Among the HCPs who viewed at least one of the publication enhancements, PLS were considered to be the most useful enhancement. Around 7 in 10 HCPs (71%) rated PLS as “very/extremely useful” compared with 65% for infographics and 64% for videos. This was consistent across professions: physicians, nurse practitioners and physician assistants. Of interest, of the HCPs who rated PLS as “very/extremely useful”, around half (20/47) went on to use them with their patients.
Were you surprised by any of the results?
It is really encouraging to see that HCPs are not only using PLS with patients, they are also directing patients and family members to the online PLS. Around 1 in 6 HCPs (who rated PLS as “very/extremely useful”) directed their patients and family members to the online PLS. This shows that PLS can be valuable tools for HCPs and patients to share healthcare information presented in an easy-to-understand format.
Are you looking to continue this research further?
We are keen to learn more about who is reading PLS and how they are accessing them. While this study demonstrated the value of PLS for HCPs, it would be good to understand if PLS are also valued by patient populations. Indeed, are patients, who are less familiar with journal articles and platforms such as PubMed, even aware of PLS? Further studies are needed to determine who is accessing PLS, how they are finding them and what value they provide.

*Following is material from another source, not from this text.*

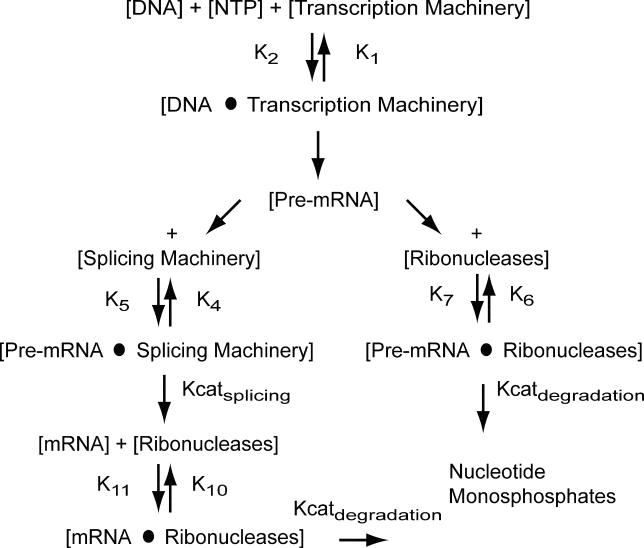
Minimal Kinetic Scheme of the In Vitro Reaction Linking Pol II Transcription with Pre-mRNA SplicingThe diagram shows a series of dissociation and association constants for the formation of complexes between the DNA template and the transcription machinery, between the pre-mRNA and ribonucleases or the splicing machinery, and between the spliced mRNA and ribonucleases. The catalytic rate constants describe the conversion of NTPs to pre-mRNA for transcription, the conversion of pre-mRNA to mRNA for splicing, and the conversion of pre-mRNA or mRNA to nucleotide monophosphate for ribonuclease digestion.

Finally, what are your thoughts on the future of PLS and their place in medical/scientific research?
Dawn: It is great to see a growing interest in PLS of medical publications, reflected in the steady increase in numbers of published PLS in PubMed during the last 5 years. As we look to the future, we need to consider how these important summaries can be optimised to broaden the reach of science to lay audiences. Format is key, with visual and infographic elements shown to improve understanding compared with text-only summaries. Accessibility and sharing are also important considerations, facilitated by open access journals, searchable repositories, and social media. Translations into multiple languages ensure that science is shared worldwide.
Jacqui: Research publications are increasingly including PLS alongside the original scientific abstract, which is a great start to improving accessibility to scientific research. We need to make sure PLS are available in the right channels which may include social media channels so that patients and other audiences can actually find them. As people learn in different ways, providing PLS in different formats (text-only, text with visuals, infographics, videos) could improve dissemination of research results to those who seek this information and provide bite-sized summaries which are easy to share.
Acknowledgements: Dawn and Jacqui would like to thank their co-authors on this research, Marissa Buttaro (Envision Pharma Group), David Falleni (Frontline Medical Communications) and Melissa McGrath (GlaxoSmithKline).